The barefooted boy attended a school kept by Dr. Waddell. He made commendable progress in his studies, from his quick and ardent temperament, but he loved fun even better than books. He was impulsive, ambitious, and persevering. He could run foot-races as rapidly as the bigger boys, and loved to wrestle or engage in anything which seemed like a battle. Says an old schoolmate, "I could throw him three times out of four, but he would never stay throwed. He was dead game, even then, and never would give up."
To the younger boys he was a protector, but from the older he would brook no insult, and was sometimes hasty and overbearing. One of the best traits in the boy's character was his love for his mother. His intense nature knew no change, and he was loyal and single of purpose forever. He used to say in later life, "One of the last injunctions given me by my mother was never to institute a suit for assault and battery or for defamation; never to wound the feelings of others nor suffer my own to be outraged: these were her words of admonition to me; I remember them well, and have never failed to respect them; my settled course through life has been to bear them in mind, and never to insult or wantonly to assail the feelings of any one; and yet many conceive me to be a most ferocious animal, insensible to moral duty and regardless of the laws both of God and man."
He did nothing slowly nor indifferently. He bent his will to his work, even at that early age, and knew no such word as failure. When the boy was thirteen, an incident occurred which made a lasting impression. The British General Tarlton, in the Revolutionary War, with three hundred cavalry, came against Waxhaw, surprised the militia, killing one hundred and thirteen and wounding one hundred and fifty. The little settlement was terrorized. The meeting-house became a hospital, and Mrs. Jackson, with her sons, helped to minister to the wants of the suffering soldiers. Andrew learned not only lessons in war, but to dream of future rewards to the British.
When Cornwallis, after the surrender of General Gates, moved his whole army toward Waxhaw, Mrs. Jackson and her sons were obliged to seek a safe retreat with a distant relative. Here Andrew did "chores" for his board. "Never," said one who knew him well at this time, "did Andrew come home from the shops without bringing with him some new weapon with which to kill the enemy. Sometimes it was a rude spear, which he would forge while waiting for the blacksmith to finish his job. Sometimes it was a club or a tomahawk. Once he fastened the blade of a scythe to a pole, and, on reaching home, began to cut down the weeds with it that grew about the house, assailing them with extreme fury, and occasionally uttering words like these, 'Oh, if I were a man, how I would sweep down the British with my grass blade!'"

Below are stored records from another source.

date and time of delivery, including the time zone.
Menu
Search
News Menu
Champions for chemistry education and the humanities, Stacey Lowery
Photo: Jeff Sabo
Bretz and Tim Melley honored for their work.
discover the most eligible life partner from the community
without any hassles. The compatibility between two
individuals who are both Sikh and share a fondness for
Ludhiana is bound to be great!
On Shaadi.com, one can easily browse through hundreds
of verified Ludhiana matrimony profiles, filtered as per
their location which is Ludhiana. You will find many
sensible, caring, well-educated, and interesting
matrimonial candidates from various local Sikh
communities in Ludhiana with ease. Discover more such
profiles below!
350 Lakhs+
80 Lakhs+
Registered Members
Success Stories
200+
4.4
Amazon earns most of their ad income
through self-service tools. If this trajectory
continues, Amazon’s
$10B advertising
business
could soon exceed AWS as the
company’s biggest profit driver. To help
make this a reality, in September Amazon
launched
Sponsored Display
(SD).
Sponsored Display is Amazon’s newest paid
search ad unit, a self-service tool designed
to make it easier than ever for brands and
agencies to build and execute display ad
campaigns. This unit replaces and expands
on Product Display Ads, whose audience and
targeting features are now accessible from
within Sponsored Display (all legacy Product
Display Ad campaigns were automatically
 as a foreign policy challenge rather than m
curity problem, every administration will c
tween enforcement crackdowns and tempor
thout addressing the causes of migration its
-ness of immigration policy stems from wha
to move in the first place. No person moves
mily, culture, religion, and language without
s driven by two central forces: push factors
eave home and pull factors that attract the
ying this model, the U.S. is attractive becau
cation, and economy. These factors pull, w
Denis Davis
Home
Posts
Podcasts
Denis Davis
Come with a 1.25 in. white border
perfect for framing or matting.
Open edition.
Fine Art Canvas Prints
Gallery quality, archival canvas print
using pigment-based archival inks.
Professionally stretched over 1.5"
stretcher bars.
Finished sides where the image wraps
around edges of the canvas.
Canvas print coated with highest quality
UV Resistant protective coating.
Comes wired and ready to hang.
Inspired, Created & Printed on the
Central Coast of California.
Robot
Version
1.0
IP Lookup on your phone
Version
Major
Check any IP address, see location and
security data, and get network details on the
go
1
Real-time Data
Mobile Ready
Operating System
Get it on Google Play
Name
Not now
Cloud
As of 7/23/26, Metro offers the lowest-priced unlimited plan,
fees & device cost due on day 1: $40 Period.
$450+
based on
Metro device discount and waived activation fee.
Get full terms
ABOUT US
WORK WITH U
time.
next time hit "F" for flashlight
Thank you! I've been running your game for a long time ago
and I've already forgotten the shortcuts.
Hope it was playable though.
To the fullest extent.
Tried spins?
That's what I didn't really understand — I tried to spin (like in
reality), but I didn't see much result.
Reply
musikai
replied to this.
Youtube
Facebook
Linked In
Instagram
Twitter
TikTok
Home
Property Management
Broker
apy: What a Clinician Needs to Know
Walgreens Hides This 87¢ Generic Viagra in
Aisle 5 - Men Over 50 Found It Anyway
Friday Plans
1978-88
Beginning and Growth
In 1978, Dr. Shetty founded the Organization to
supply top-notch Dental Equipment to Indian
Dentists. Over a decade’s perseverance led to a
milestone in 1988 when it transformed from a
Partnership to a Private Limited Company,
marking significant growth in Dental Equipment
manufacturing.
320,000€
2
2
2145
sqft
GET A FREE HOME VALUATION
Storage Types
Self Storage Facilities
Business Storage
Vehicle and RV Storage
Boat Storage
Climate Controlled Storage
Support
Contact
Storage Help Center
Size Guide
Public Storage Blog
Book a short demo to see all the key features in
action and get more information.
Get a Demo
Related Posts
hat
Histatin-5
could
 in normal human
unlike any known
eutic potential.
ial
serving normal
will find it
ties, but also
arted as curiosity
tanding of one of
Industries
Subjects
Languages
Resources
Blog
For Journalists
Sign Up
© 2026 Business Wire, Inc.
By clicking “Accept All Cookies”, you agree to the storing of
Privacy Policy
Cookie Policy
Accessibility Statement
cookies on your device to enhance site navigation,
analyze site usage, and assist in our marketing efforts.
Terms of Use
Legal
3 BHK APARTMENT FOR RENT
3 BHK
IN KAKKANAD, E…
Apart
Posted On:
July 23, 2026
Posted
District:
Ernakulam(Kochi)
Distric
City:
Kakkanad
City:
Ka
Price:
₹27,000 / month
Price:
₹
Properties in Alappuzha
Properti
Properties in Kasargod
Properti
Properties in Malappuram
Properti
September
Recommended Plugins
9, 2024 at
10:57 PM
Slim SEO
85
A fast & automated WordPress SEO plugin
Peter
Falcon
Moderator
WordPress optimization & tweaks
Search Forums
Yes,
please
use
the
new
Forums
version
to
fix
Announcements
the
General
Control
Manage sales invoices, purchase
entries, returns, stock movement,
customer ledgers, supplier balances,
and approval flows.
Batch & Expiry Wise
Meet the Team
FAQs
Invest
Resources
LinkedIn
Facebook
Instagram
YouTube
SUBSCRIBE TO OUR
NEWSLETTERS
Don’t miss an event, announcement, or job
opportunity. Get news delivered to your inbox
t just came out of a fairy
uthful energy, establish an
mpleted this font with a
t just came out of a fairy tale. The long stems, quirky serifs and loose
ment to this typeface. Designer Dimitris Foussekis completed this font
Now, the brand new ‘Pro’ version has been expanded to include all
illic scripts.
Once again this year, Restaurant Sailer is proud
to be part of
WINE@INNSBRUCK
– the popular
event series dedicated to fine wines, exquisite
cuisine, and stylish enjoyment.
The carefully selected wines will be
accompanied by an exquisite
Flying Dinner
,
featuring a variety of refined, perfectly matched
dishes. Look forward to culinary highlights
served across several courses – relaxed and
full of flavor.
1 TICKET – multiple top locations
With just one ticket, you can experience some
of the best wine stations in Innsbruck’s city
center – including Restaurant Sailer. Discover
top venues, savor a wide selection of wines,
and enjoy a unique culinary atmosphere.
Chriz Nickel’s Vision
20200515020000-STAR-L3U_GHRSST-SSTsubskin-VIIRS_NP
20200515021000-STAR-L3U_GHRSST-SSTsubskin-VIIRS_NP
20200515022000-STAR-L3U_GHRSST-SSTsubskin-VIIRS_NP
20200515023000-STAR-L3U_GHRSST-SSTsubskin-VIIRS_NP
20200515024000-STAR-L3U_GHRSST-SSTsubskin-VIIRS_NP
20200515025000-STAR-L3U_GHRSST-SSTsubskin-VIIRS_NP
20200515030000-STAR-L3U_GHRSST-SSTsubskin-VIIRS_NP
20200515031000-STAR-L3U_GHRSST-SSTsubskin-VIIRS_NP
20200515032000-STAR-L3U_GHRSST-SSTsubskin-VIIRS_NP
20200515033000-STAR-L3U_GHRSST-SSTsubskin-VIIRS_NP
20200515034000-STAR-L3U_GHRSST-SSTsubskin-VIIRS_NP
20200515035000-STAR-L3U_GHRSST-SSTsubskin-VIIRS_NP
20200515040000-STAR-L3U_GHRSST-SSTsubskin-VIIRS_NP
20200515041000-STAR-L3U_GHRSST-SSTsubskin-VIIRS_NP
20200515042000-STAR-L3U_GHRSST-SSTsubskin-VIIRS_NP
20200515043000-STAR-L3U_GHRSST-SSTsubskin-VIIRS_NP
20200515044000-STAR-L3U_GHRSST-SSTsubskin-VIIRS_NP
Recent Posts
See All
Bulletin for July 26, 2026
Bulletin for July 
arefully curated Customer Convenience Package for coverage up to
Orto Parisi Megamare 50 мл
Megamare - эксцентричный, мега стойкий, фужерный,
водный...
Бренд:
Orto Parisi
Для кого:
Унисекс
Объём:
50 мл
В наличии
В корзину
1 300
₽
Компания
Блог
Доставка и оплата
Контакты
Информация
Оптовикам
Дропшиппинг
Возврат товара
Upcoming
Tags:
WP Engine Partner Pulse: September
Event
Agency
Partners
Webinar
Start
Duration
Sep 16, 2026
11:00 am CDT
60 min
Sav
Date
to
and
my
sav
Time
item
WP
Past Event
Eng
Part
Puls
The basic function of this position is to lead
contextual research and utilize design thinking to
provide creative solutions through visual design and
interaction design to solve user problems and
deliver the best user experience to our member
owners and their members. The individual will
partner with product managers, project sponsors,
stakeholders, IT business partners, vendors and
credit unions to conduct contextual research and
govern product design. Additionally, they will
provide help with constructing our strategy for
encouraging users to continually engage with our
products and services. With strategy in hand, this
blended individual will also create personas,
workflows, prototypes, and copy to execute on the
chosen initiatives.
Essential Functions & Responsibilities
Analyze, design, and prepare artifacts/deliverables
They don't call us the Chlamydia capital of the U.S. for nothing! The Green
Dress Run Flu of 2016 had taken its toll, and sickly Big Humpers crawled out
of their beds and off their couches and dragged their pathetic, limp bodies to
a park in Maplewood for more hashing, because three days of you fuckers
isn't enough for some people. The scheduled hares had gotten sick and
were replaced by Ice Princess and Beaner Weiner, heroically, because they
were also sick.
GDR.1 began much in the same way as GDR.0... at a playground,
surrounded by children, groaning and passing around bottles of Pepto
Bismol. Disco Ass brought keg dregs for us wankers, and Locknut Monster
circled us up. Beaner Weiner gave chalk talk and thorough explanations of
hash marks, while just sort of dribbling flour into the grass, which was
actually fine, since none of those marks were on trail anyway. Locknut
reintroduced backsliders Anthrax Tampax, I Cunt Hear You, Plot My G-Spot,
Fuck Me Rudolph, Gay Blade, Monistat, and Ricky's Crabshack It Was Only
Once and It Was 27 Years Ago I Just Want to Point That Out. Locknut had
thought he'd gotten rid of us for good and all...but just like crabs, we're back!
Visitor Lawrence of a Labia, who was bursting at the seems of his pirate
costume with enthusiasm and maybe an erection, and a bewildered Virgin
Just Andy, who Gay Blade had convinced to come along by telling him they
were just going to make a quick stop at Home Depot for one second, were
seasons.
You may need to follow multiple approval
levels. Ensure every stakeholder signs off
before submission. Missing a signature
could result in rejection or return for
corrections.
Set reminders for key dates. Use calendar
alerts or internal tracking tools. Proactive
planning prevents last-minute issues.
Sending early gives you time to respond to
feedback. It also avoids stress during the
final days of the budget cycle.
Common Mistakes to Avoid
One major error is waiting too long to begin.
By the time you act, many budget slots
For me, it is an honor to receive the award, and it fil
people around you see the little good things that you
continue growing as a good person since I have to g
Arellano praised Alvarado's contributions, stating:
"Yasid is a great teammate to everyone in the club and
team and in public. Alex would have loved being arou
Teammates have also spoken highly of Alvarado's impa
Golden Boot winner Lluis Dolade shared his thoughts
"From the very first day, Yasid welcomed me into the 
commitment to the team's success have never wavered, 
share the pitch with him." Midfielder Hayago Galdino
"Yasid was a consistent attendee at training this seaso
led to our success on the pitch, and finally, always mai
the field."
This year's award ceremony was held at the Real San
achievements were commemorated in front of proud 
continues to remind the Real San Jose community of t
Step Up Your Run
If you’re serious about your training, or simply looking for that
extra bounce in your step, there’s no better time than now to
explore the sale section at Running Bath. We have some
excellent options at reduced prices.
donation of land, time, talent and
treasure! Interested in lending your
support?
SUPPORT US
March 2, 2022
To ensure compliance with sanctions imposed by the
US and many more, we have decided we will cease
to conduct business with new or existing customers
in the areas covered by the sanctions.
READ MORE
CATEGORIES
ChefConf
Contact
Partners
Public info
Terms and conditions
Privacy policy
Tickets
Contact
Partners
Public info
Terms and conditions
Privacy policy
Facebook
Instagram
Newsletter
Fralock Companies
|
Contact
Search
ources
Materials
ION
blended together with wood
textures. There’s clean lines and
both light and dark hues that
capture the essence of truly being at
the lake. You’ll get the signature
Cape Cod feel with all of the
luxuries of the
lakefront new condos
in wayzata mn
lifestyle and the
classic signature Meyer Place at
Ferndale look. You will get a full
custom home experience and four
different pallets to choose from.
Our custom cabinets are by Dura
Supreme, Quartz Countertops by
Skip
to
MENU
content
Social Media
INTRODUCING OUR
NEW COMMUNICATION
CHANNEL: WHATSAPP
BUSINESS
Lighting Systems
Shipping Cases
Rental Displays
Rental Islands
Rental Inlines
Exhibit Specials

A year later, when Mrs. Jackson had returned to Waxhaw, the brothers were both taken prisoners in a skirmish. Being commanded to clean the boots of a British officer, Andrew refused, saying, "Sir, I am a prisoner of war, and claim to be treated as such."
The angry Englishman drew his sword, and rushed at the boy, who, attempting to defend himself from the blow, received a deep gash in his left hand, and also on his head, the scars of which he bore through life. Robert, the brother, also refused to clean the boots, and was prostrated by the sword of the brutal officer. Soon after, the boys were taken with other prisoners to Camden, eighty miles distant, a long and agonizing journey for wounded men.
They found the prison a wretched place, with no medical supplies; the food scanty, and small-pox raging among the inmates. The poor mother, hearing of their forlorn condition, hastened to the place. Both her boys were ill of the dreaded small-pox, and both suffering from their sword-wounds. She arranged for the exchange of prisoners, and took her sons home; Robert to die in her arms two days later, and Andrew to be saved at last after a perilous illness of several months. Her oldest son, Hugh, had already given his life to his country in the war.
Almost broken-hearted with the loss of her two sons, yet intensely patriotic, she hastened to the Charleston prison-ships, to care for the wounded, taking with her provisions and medicine sent by loving wives and daughters. The blessed ministrations proved of short duration. Mrs. Jackson was taken ill of ship-fever, died after a brief illness, and was buried in the open plain near by. The grave is unmarked and unknown. When, years later, her illustrious son had become President, he tried to find the burial-place of the woman he idolized, but it was impossible.
Andrew was now an orphan, and poor; but he had what makes any boy or man rich, the memory of a devoted, heroic mother. Such a person has an inspiration that is like martial music on the field of battle; he is urged onward to duty forevermore. The world is richer for all such instances of ideal womanhood; the womanhood that gives rather than receives; that seeks neither admiration nor self-aggrandizement; that, like the flowers, sends out the same fragrance whether in royal gardens or beside the peasant's door; that lives to lighten others' sorrows, to rest tired humanity, to sweeten the bitterness of life by her loveliness of soul; that is to the world around her
"A new and certain sunrise every day."